--- GIVEN TEXT Enclosed Below ---
Sales Enablement Software

Other

🔮 Predictions

  • Revenue Operations will be the source of truth that drives all Go To Market spend
  • Tech companies in MarTech, SalesTech, CSTech will reposition themselves as RevOps to increase their TAM
  • The Finance team (and investors) will encourage CEOs to have one person accountable to the overall revenue. We will see better alignment between the operating and financial models.
  • Customer-facing team members will be free of the burden of collecting, entering, and analyzing data. You’ll have systems that will collect data and surface insights. Data entry will live inside of RevOps.
  • Getting clean data back faster to run experiments will not be an impediment
  • Defined playbooks for Revenue Operations based on stage of company
  • In the tech/startup world we will see less business failure after Series B rounds (failure = return 0 capital back to their investors).
  • Different businesses will have different make up for tools/products. The ability to use them all together and still have a robust engine (unique to a business) will become more possible
  • In the latter half of this decade we will see a rise in thought leaders in the Revenue Operations space and they will have had real operating experience in various business environments (right now limited to LinkedIn)
  • The definition of what makes a great CRO will change. CEOs will make a few wrong CRO hires before getting it right. Prepare for that. CROs will make a few wrong RevOps hires before getting it right.
  • AI will play a bigger role - imagine a BDR having a daily list of prioritized tasks laid out in front of them in order of most likely to convert prospects. Or a CS rep who has most important tasks triaged in a way that maximizes overall customer happiness.

💡 Opportunities

Because revenue operations are about people, processes, and data many of the strategies, tools, and people will result in overlap and gaps in your business. This provides many opportunities for gaining efficiency and effectiveness.

  • Audit tools: everything from org structure, to data, to operational processes. They’ll give you a Revenue Operations score.
  • Every go to market team leader wants to be held accountable to revenue (as do their teams). It’s possible. Canopy, as an example, is really doing something innovative internally here.
  • RevOps thought leads can get more tactical. Many of Google's top results are too high level. Specific, contextual guidance is in demand. (Yes, I’m aware this report is not super tactical.)
  • Give a clear answer to: When should we start building Revenue Operations? “You can build RevOps however you want” is officially the wrong sanswer.
--- End of Enclosed GIVEN TEXT ---
- _BRIEF 1_
In the Revenue Operations text, which company is given as an example of doing something innovative internally?
- _BRIEF 2_
Reproduce the stretch of the Revenue Operations text from "Because revenue operations" through "efficiency and effectiveness.".
- _BRIEF 3_
Carry on the Revenue Operations text from the point where it stops.
The entries have nothing to do with any of this.
--- SUPPLIED MATERIAL Enclosed Below ---
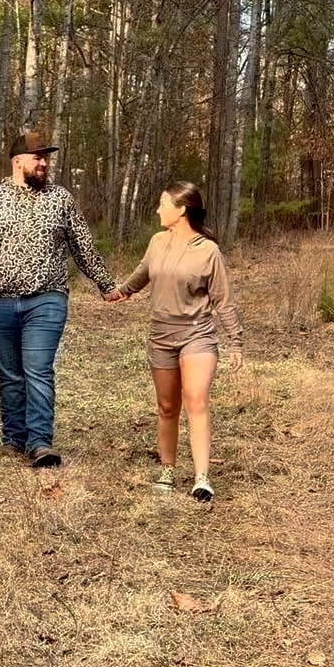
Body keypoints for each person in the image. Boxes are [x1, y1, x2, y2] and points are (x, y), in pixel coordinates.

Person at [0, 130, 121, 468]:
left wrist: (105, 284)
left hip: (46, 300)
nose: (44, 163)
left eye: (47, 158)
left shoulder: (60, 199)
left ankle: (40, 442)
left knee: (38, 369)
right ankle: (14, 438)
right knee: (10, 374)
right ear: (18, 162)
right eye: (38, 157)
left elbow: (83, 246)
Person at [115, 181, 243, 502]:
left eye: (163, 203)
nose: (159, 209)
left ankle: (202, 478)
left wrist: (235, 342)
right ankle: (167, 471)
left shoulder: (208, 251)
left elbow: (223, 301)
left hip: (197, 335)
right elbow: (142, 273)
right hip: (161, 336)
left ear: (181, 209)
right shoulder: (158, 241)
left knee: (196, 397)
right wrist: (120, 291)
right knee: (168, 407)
--- End of Enclosed SUPPLIED MATERIAL ---
--- SUPPLIED MATERIAL Enclosed Below ---
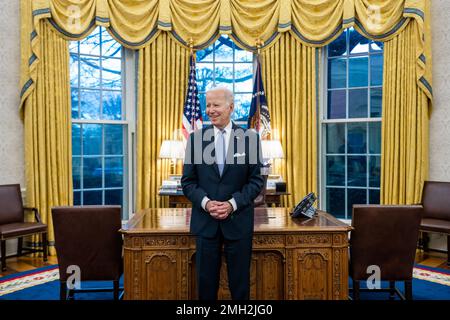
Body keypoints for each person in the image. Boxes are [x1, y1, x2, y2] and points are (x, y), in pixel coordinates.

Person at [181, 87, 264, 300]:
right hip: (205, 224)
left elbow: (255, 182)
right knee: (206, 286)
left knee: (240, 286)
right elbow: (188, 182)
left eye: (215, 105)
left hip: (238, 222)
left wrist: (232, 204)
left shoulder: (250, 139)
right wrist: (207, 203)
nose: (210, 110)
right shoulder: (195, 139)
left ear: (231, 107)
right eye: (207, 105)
--- End of Enclosed SUPPLIED MATERIAL ---
--- SUPPLIED MATERIAL Enclosed Below ---
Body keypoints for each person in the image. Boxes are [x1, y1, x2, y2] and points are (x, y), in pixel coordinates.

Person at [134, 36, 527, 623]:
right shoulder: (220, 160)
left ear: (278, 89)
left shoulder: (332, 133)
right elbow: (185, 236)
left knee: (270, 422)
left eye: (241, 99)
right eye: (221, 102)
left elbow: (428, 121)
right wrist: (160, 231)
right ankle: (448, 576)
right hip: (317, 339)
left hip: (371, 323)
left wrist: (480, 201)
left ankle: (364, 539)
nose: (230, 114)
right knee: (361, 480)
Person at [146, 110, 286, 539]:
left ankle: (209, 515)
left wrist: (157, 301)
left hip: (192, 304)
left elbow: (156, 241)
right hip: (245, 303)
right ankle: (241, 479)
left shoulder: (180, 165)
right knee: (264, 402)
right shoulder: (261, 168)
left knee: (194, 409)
--- End of Enclosed SUPPLIED MATERIAL ---
- _FINAL ANSWER 1_
Canopy.

- _FINAL ANSWER 2_
Because revenue operations are about people, processes, and data many of the strategies, tools, and people will result in overlap and gaps in your business. This provides many opportunities for gaining efficiency and effectiveness.

- _FINAL ANSWER 3_
  • Help leaders pick the best revenue operations software tools. This idea alone could be a large and profitable business.
  • You don’t need to be a premier, expensive product in the market. There are a number of tools that are better than the premier, expensive tools that are more well known. Lots of opportunity for these companies to grow via content/community/data.
  • Revenue Operations operators should write regularly on this topic. Lots of interest.
  • Plenty of gaps in revenue operations with the current available technology. Room for agencies, consultants, and technology products to help.
  • There is a great deal of manual work to reconcile the data from various systems (as a consultant I, myself, spend a lot of time migrating data from tools to Google Sheets to create meaning and find low hanging fruit that the products claim to do).

😠 Anti-Stance

  • “It’s too much work/resources and not enough return.”
  • “I don’t need it”
  • “I’m too early for it.”
  • “I’ll just look after my own area of the business, thanks!”
  • RevOps is a pipe dream. It’s just not possible to build that level of alignment. Too many tools, we’ll probably have to shut some of them down.
  • It’s still emerging
  • There’s no playbook for this yet
  • RevOps is really just Sales Ops

The haters have good points and I’m not going to argue with them. This is a complicated space with a tremendous amount of posturing by growing companies. There's no point in taking these one by one. You are right. Everyone is right. This is a complex, infrastructure-related, unsexy problem. There is a great deal of posturing by rising incumbents. Buyer beware. Some haters will come around, they definitely won’t be leading any teams by the end of the decade.